• Problem requirements:
Below are records; copy every line in them that holds the word "About".

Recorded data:
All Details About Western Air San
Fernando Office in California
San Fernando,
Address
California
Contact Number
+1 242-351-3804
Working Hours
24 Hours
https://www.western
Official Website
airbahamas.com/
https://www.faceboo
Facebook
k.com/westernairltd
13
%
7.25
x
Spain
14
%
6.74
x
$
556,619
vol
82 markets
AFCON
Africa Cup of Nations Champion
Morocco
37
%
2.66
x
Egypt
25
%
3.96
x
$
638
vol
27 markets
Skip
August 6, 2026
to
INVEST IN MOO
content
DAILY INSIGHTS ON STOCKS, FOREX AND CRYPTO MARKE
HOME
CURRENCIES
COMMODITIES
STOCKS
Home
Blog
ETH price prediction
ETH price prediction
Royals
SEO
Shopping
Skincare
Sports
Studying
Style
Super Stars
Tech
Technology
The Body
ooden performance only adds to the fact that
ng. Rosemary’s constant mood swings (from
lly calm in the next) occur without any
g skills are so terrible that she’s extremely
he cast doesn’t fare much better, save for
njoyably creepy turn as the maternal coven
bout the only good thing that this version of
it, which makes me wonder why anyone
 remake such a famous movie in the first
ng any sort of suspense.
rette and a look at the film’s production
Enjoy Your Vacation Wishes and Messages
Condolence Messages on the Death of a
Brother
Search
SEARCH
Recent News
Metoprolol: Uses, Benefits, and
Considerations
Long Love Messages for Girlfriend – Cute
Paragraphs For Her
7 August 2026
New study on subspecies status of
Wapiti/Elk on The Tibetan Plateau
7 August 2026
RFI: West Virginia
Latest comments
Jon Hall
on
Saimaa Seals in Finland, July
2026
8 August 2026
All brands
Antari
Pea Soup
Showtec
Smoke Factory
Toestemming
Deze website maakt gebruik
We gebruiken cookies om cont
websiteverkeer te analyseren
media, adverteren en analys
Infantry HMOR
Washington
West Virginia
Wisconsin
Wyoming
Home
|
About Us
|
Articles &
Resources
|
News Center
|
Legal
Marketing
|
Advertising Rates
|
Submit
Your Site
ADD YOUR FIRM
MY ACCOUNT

• Solution to the problem:
All Details About Western Air San
About Us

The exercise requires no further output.